- _Available records_
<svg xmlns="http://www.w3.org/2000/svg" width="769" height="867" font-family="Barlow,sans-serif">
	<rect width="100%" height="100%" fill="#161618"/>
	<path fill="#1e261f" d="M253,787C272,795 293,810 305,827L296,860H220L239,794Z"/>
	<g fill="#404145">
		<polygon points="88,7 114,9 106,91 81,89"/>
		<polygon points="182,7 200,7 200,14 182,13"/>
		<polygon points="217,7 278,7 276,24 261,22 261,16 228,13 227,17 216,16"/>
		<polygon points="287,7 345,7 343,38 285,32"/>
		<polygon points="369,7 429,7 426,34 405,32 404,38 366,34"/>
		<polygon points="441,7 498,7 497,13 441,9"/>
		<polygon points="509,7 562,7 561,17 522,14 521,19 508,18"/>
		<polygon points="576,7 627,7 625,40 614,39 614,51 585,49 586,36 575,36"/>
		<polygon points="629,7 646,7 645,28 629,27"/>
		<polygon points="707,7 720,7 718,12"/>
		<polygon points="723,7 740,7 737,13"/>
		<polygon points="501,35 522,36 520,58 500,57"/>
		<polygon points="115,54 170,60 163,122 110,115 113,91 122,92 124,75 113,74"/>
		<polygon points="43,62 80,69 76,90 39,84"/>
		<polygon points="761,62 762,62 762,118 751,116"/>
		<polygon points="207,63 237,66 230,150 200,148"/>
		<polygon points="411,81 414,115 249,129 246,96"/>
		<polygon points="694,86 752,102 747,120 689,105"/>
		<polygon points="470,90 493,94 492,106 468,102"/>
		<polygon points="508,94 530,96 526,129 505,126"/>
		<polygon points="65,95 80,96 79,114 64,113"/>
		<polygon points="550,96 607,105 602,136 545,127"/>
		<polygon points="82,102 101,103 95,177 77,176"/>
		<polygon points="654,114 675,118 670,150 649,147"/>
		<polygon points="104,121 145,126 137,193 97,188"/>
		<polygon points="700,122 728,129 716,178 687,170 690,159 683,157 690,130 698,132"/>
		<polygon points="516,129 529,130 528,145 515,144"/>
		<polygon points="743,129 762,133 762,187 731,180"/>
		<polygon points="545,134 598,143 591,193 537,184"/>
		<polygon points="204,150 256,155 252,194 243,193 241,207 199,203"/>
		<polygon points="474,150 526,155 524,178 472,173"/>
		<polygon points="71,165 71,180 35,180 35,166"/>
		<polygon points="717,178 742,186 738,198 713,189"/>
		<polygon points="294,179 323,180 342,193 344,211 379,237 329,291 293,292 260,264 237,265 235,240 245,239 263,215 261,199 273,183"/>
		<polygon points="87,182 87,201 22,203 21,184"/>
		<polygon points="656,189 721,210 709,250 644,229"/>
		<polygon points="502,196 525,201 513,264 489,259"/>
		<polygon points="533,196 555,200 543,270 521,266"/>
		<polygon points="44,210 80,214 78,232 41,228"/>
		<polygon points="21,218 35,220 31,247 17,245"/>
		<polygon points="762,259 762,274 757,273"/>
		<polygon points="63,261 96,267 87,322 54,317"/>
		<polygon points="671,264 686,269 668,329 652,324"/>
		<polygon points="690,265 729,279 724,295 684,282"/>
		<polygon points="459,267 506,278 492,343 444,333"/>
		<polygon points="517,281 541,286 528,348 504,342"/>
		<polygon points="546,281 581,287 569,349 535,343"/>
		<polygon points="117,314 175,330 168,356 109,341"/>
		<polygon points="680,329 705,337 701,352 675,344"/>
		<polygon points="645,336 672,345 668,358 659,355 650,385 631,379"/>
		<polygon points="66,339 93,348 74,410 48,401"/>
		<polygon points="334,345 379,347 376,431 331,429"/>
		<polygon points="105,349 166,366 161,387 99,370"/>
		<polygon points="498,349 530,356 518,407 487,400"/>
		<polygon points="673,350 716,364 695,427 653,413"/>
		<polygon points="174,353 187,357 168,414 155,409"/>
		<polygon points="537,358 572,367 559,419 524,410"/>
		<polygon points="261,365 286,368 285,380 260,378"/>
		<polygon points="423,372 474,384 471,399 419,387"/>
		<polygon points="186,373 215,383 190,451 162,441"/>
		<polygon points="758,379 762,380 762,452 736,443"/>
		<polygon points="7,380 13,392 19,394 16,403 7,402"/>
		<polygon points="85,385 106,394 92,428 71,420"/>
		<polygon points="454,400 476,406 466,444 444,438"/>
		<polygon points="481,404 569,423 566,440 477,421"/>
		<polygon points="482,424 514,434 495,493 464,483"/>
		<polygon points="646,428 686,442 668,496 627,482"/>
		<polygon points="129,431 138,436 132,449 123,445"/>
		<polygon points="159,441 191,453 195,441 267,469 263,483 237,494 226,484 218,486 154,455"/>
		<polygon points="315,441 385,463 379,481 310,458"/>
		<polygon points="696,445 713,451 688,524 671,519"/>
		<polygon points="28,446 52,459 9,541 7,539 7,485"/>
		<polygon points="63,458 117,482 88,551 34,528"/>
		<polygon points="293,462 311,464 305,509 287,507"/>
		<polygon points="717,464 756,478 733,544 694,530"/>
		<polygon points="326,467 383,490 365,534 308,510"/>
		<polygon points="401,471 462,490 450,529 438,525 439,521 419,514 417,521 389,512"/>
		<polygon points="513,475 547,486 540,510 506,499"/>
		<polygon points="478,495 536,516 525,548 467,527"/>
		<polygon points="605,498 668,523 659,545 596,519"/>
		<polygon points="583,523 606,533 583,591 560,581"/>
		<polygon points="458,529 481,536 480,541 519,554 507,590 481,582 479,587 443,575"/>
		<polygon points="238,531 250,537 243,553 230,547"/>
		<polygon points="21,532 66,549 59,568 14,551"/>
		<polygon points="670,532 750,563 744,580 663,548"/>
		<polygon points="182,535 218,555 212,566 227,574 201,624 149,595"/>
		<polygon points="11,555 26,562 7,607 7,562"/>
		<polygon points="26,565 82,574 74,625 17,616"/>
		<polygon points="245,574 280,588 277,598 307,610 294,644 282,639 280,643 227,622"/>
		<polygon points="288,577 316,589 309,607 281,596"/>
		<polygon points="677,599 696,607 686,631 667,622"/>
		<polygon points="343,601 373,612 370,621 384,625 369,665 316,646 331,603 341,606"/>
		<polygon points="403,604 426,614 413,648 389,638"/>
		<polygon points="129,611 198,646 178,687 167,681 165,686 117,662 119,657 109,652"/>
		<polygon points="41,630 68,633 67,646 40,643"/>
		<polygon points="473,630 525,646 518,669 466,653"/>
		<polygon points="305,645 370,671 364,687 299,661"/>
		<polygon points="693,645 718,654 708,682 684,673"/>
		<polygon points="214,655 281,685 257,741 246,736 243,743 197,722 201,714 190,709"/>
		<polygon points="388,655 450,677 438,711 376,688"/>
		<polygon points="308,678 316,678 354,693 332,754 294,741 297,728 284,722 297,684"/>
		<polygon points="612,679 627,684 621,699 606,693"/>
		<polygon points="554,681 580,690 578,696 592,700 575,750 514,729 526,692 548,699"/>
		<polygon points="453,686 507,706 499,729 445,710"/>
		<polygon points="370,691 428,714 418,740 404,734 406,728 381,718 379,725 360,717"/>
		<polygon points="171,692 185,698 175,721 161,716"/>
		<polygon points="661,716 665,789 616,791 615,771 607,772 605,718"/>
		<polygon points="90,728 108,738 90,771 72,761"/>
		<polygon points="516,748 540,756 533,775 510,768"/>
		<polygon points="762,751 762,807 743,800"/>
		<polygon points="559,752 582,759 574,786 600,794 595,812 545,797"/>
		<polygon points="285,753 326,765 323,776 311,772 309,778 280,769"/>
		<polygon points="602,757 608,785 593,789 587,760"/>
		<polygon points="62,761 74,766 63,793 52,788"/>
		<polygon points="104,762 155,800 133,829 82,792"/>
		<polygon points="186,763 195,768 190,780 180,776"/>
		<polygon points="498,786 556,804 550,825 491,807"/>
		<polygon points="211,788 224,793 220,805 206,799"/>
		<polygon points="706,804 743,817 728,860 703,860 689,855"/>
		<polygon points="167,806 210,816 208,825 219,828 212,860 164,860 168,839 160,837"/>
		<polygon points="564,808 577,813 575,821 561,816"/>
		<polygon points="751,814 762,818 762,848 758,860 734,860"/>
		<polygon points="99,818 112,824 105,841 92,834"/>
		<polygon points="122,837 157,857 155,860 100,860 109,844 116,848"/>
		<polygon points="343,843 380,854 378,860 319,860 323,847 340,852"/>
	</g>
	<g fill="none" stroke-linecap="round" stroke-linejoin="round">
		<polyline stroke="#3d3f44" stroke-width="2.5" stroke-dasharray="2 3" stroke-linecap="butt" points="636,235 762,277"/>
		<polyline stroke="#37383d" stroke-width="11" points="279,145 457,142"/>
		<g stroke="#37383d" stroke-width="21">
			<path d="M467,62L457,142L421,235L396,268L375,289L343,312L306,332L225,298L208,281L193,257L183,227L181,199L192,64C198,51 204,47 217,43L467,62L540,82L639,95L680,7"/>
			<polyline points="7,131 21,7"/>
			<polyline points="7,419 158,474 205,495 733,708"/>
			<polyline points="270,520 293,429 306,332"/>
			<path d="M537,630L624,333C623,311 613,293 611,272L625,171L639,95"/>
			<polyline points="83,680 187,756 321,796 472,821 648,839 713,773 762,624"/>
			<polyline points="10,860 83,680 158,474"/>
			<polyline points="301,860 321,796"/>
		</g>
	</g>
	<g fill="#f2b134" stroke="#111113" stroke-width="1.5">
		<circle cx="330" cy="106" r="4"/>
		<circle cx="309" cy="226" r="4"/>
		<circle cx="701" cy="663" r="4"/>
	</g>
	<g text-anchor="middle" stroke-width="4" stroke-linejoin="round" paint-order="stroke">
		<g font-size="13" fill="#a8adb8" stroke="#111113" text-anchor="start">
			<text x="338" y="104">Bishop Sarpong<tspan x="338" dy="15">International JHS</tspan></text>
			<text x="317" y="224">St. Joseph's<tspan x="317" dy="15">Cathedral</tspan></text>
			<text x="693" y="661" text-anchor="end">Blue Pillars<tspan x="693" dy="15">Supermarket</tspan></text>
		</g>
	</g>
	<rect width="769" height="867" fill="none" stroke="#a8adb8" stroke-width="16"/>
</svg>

---

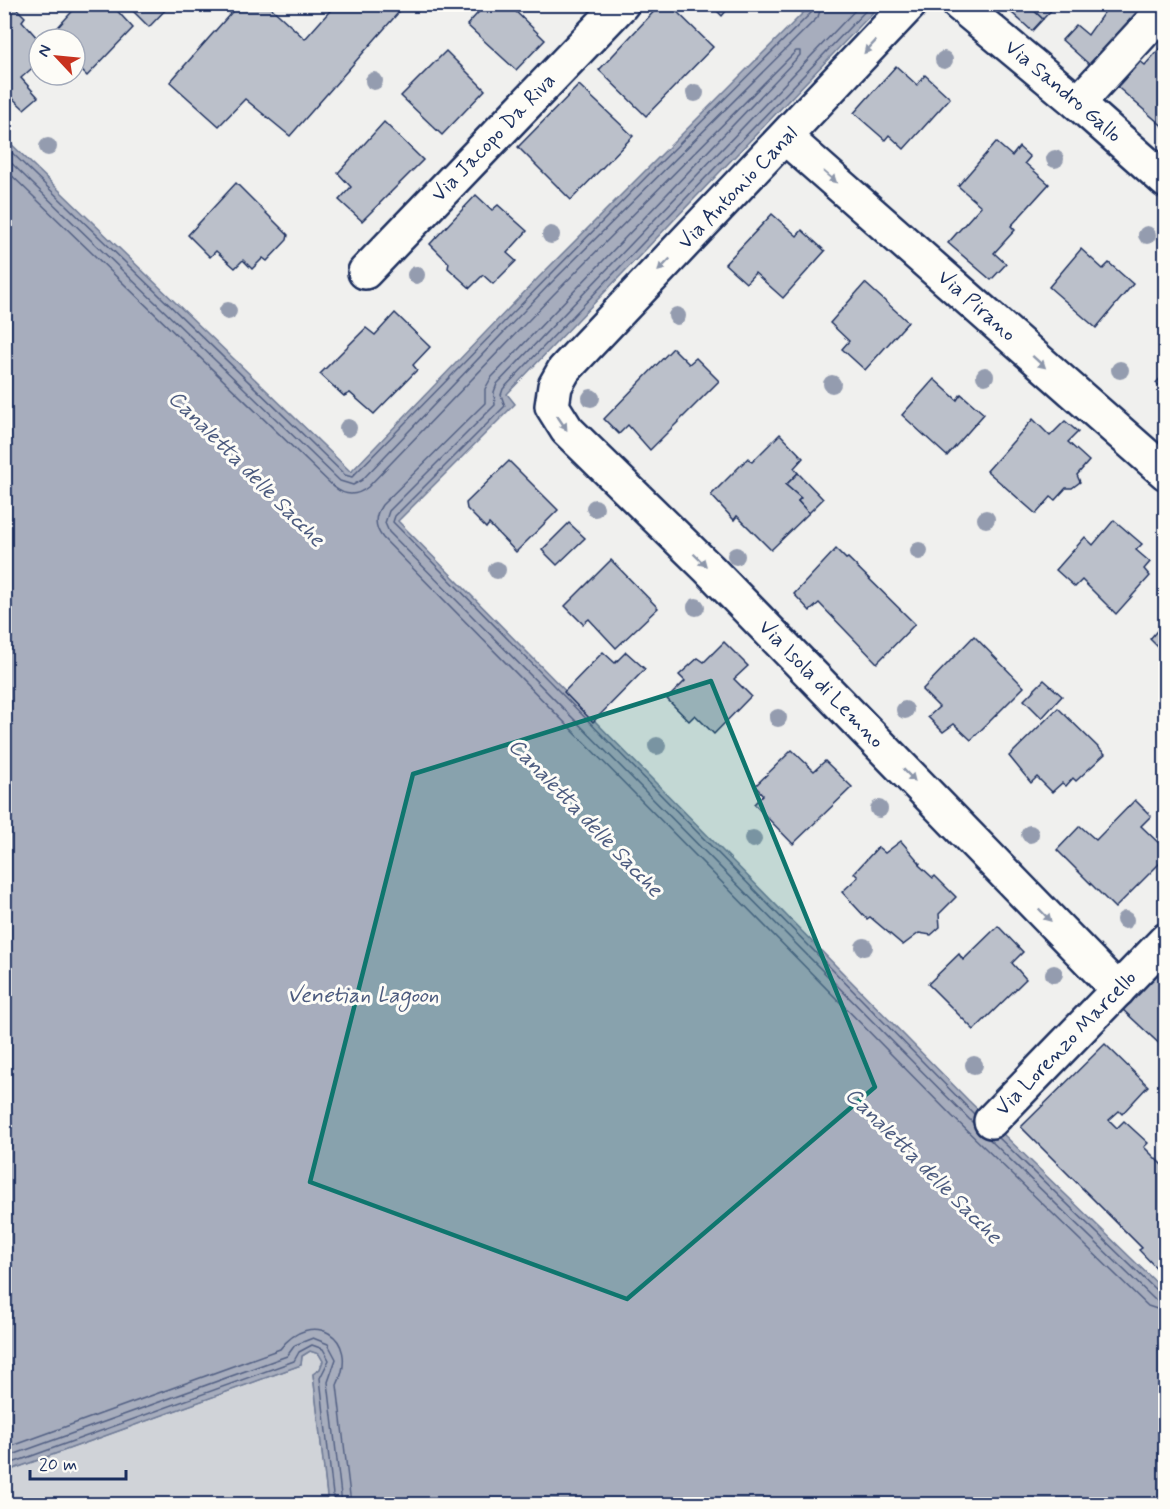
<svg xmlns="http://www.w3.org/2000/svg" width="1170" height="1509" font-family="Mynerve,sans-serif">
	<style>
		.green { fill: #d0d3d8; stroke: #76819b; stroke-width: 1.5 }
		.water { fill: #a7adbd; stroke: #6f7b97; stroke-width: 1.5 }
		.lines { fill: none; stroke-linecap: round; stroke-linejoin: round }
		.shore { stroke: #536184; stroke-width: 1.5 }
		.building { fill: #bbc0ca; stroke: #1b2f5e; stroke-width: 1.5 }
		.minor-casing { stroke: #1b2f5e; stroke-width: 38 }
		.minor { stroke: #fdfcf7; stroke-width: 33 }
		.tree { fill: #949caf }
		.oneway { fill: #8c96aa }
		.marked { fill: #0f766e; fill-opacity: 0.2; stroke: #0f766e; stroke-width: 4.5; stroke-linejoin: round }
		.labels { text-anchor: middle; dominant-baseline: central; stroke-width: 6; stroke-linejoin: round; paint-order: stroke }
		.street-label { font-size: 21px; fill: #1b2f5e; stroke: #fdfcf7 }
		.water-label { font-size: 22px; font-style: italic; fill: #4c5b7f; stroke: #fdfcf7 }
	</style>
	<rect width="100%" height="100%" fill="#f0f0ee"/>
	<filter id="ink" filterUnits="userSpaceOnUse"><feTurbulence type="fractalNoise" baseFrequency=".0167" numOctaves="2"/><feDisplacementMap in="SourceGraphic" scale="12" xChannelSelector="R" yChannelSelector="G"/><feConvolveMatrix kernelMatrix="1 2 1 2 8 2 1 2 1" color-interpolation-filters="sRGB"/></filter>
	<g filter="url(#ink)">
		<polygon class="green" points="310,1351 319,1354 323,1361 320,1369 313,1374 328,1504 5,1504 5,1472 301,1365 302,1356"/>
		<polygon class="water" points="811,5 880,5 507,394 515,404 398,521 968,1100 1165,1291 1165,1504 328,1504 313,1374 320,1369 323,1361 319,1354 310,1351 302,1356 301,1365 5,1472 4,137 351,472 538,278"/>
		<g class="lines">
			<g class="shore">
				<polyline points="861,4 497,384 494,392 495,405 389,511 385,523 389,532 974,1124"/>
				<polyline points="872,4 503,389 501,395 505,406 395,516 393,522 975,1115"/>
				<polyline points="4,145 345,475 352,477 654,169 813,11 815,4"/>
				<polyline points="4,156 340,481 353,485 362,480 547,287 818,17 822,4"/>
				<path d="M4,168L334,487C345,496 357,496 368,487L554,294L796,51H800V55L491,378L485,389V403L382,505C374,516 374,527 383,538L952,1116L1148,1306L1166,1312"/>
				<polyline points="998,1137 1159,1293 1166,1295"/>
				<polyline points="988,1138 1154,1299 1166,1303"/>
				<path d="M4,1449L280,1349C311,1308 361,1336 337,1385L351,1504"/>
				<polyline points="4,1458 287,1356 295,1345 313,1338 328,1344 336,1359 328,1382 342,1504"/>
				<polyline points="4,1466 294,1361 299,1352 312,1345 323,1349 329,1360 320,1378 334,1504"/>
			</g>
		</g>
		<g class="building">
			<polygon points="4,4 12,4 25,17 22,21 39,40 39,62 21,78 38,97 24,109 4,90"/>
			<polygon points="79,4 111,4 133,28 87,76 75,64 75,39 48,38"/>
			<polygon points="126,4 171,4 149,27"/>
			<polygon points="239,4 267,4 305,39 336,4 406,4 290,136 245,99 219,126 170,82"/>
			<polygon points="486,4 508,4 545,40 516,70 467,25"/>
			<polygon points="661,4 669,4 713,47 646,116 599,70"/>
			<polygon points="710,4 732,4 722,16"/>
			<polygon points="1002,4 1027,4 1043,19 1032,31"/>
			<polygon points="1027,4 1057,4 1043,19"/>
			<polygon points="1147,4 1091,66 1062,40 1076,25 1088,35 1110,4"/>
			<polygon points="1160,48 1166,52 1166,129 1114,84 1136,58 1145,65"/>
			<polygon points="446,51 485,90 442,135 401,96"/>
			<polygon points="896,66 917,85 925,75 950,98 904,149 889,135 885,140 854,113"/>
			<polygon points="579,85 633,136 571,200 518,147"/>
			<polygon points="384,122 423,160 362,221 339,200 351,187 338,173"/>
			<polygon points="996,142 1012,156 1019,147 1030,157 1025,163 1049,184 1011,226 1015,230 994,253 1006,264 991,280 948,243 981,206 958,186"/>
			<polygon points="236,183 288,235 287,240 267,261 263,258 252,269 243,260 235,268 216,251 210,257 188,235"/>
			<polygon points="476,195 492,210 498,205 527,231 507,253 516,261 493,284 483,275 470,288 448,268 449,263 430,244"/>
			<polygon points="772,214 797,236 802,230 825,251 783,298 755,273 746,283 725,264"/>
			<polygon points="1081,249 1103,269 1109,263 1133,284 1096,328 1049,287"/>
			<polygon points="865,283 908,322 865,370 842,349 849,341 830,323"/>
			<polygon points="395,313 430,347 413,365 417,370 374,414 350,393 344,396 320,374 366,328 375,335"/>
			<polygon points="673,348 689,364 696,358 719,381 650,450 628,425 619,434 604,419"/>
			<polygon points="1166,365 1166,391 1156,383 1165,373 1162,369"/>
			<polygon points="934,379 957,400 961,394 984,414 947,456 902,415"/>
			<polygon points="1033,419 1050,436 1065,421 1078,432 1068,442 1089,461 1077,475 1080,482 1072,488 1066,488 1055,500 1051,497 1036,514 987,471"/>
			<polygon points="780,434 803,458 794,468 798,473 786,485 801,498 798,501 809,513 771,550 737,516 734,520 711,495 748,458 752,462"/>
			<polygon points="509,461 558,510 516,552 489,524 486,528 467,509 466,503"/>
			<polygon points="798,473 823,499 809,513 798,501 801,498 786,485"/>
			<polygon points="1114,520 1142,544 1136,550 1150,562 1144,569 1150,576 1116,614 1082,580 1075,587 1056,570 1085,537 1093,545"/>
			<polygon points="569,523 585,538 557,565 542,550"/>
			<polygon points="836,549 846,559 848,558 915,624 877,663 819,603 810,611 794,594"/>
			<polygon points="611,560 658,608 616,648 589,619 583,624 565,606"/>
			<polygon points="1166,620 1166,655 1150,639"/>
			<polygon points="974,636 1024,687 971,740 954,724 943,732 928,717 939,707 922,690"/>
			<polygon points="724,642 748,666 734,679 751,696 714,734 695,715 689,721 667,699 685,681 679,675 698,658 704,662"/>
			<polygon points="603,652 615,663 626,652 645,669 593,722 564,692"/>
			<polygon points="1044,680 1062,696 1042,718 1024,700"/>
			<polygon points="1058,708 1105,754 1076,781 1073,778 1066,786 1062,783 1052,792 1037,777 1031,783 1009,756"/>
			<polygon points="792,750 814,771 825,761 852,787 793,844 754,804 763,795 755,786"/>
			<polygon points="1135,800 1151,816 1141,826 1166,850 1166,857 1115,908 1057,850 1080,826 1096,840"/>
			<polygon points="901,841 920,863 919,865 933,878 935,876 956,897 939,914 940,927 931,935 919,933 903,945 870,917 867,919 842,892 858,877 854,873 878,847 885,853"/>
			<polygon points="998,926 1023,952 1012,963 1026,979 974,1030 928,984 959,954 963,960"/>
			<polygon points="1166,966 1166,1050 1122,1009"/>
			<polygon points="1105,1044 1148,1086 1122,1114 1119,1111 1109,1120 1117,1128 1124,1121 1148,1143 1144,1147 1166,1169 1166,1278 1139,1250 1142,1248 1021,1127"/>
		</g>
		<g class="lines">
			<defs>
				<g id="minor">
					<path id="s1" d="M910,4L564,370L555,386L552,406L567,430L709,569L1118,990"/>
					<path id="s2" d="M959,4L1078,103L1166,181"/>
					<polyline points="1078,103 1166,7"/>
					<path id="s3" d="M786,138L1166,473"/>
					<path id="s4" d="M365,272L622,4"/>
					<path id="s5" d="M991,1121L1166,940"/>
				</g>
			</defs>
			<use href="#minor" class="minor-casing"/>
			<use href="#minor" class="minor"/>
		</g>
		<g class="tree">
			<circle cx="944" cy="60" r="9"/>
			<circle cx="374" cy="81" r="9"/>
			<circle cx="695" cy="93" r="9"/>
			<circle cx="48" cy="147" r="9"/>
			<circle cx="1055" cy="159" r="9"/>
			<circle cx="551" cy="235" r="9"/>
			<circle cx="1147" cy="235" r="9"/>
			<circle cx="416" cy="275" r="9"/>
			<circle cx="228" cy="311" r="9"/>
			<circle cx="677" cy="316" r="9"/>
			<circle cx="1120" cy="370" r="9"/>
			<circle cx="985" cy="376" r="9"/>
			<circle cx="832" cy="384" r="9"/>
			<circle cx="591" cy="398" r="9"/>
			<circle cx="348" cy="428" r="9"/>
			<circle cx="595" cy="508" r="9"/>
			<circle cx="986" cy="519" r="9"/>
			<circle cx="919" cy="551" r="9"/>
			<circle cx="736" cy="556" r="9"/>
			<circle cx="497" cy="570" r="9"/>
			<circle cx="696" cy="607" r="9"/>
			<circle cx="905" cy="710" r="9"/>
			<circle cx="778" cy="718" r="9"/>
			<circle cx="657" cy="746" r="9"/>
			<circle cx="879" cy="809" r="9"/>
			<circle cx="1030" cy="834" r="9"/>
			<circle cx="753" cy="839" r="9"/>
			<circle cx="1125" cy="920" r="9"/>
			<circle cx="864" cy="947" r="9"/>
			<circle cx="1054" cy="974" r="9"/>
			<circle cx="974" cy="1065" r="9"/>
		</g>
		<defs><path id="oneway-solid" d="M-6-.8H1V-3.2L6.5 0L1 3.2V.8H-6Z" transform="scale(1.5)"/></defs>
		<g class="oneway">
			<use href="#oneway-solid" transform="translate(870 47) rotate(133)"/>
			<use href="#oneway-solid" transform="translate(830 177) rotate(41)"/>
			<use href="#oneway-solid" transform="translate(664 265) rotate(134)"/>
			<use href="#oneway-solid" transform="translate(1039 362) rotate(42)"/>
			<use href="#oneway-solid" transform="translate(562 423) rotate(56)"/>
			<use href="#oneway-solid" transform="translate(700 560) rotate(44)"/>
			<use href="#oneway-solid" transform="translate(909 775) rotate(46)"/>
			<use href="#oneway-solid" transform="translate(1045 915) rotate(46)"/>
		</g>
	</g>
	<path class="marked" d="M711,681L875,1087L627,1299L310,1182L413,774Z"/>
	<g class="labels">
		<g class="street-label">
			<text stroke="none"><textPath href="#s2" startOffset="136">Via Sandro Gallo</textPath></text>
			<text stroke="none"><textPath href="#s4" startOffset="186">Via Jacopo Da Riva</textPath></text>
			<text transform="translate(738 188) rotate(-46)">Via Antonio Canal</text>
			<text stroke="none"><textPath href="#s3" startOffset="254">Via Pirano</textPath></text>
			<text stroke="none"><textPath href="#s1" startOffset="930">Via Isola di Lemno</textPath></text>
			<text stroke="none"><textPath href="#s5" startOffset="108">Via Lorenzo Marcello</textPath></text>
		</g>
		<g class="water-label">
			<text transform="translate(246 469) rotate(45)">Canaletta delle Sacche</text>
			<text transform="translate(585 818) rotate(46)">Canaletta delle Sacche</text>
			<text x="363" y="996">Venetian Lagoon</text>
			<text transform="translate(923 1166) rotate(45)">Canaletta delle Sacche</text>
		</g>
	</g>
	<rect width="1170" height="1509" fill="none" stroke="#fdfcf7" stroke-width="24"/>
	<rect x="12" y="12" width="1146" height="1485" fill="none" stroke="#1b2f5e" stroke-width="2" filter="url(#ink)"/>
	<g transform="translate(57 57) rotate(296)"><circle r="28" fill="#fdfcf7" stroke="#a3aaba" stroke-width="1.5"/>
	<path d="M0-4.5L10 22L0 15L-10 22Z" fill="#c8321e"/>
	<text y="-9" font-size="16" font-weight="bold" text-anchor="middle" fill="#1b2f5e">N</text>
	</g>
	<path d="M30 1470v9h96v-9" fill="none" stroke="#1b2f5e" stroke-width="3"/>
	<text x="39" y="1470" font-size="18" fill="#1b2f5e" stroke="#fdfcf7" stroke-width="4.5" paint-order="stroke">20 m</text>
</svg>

- _Task statement_
All lines in the data above from the one with "#d0d3d8; stroke: #76819b;" through the one with "middle; dominant-baseline: central;" must be repeated exactly, and no others.

- _Answer for the task_
		.green { fill: #d0d3d8; stroke: #76819b; stroke-width: 1.5 }
		.water { fill: #a7adbd; stroke: #6f7b97; stroke-width: 1.5 }
		.lines { fill: none; stroke-linecap: round; stroke-linejoin: round }
		.shore { stroke: #536184; stroke-width: 1.5 }
		.building { fill: #bbc0ca; stroke: #1b2f5e; stroke-width: 1.5 }
		.minor-casing { stroke: #1b2f5e; stroke-width: 38 }
		.minor { stroke: #fdfcf7; stroke-width: 33 }
		.tree { fill: #949caf }
		.oneway { fill: #8c96aa }
		.marked { fill: #0f766e; fill-opacity: 0.2; stroke: #0f766e; stroke-width: 4.5; stroke-linejoin: round }
		.labels { text-anchor: middle; dominant-baseline: central; stroke-width: 6; stroke-linejoin: round; paint-order: stroke }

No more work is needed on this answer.